A few months ago, my van started jerking after about 45 minutes on the freeway. When it started jerking, the check engine light came on and the windshield wipers would come on just once. If I ignored it and kept driving, the jerking would become more frequent and violent until I pulled off the road and turned the car off, then back on. After turning it back on, everything would be normal again, sometimes until I finished my commute to work, sometimes it happened every 5-10 miles. Never any problem in town.
A few weeks later, and in addition to the previous stuff, when driving in town, the windshield wipers would come on just once when braking. That would happen a few times a day, with no check engine light and no other issues. Now, when you hit the brakes, in addition to the wipers coming on, sometimes the RPMs will drop until the engine dies. Today, it died 4 times in 10 minutes.
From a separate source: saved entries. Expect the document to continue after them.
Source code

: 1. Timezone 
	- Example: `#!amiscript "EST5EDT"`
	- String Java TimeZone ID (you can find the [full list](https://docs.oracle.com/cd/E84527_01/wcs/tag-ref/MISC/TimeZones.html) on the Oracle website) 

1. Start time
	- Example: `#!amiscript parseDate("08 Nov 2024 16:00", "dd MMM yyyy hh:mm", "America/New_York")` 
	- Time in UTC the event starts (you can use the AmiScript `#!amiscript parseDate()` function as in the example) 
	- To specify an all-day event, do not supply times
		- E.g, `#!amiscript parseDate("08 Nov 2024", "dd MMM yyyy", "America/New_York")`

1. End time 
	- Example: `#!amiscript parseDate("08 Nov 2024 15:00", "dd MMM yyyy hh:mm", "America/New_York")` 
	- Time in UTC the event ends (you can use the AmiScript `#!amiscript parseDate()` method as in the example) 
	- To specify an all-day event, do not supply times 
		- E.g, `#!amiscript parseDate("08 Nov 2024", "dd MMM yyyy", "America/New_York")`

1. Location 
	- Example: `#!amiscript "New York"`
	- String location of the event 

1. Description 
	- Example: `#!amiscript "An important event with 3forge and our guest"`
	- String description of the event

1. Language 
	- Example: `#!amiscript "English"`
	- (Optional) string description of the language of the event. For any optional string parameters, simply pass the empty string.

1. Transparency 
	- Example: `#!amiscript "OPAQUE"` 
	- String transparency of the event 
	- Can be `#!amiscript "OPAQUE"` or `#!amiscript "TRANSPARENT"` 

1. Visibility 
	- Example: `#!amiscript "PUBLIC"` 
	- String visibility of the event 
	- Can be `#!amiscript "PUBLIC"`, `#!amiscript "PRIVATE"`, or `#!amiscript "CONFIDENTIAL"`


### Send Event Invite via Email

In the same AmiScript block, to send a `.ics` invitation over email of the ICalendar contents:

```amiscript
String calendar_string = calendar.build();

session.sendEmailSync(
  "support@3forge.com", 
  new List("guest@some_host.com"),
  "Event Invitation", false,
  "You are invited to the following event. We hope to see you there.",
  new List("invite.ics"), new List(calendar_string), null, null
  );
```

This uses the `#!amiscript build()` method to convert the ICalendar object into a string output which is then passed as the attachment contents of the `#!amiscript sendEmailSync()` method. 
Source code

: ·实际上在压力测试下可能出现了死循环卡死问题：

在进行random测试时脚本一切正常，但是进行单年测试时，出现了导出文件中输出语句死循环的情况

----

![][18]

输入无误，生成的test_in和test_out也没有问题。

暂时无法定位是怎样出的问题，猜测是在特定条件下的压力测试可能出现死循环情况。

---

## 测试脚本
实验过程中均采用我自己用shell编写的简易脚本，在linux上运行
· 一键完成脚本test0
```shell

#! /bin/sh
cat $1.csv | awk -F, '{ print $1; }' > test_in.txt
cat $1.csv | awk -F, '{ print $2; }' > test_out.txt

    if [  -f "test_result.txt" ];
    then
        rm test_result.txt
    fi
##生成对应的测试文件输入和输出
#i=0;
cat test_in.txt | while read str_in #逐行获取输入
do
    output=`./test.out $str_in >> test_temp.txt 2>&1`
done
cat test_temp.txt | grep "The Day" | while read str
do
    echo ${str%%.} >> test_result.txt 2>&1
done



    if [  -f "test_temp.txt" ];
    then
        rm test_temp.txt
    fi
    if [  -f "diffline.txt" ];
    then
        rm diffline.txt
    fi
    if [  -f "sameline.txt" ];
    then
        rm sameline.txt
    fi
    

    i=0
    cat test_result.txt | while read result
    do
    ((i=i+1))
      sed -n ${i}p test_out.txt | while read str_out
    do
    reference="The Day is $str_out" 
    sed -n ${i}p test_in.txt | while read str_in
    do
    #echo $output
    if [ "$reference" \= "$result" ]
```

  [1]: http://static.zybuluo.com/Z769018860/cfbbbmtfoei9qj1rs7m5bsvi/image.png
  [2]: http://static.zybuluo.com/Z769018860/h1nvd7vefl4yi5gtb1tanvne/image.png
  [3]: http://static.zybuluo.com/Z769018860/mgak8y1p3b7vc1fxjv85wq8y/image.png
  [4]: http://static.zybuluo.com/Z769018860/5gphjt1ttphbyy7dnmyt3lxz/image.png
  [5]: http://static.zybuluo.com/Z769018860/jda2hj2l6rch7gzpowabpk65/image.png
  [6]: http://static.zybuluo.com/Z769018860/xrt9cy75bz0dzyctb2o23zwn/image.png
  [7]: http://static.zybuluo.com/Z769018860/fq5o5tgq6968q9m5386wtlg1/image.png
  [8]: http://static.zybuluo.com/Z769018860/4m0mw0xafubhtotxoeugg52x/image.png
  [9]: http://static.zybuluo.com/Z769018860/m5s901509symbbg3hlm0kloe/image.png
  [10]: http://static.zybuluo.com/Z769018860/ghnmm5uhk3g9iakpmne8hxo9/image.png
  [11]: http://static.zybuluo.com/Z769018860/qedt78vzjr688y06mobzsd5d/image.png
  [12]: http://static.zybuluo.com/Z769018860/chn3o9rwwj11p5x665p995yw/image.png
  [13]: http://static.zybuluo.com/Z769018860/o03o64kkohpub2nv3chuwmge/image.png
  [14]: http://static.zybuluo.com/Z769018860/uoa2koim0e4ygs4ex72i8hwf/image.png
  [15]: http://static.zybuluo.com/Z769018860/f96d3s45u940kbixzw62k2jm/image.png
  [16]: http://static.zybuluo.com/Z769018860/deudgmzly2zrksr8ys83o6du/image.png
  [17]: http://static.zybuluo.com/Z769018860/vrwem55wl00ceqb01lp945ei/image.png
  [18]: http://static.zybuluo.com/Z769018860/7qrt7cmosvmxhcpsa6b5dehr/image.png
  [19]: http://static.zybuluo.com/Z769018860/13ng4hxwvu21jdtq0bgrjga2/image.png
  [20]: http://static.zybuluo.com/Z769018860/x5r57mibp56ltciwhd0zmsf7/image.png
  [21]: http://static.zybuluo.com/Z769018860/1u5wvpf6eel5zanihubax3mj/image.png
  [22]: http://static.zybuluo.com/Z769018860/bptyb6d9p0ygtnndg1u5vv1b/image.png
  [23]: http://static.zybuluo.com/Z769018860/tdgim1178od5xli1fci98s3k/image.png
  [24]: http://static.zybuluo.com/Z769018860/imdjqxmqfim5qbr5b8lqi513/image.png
I’ve changed the very corroded ground strap from the block to the firewall, cleaned up the battery posts and cable connectors (dirty, but no corrosion), checked for corrosion in the wiring harness underneath the battery and I’m not finding anything. Can someone help me out here?
You have my sympathies, we chased these and many other gremlins in my dad’s 1988 Grand Voyager. Fixing the wiring harness under the battery solved one of our problems but it might be time to hand the vehicle over to a mechanic or electrical shop that you trust and let them see if they can locate what the heck’s going wrong with your van. You can understand why we only put 125,000 miles on ours in the 18 years it was in regular service, too afraid to take it too far from home. Others might have some ideas but this is where we’ve let the mechanic take a look. Might be something simple but ours was all over the map from wiring fixes to a new computer.
How old is the battery? What voltage does it read when the car is off and when running? What is the condition of the battery cables? Are they corroded under the insulation at the battery ends? Are all the ground straps clean and tight?
I don’t know how old it is, but I just had the battery, alternator and starter tested and they’re all fine, and all the grounds that I can find, except the one I replaced, are tight and in good condition. I think I’m going to give in and just let a mechanic diagnose…I hate to have to do that, but I figure if I spare myself the hassle of digging around in all the electrical connections, then I can still fix whatever the problem is after he pinpoints it.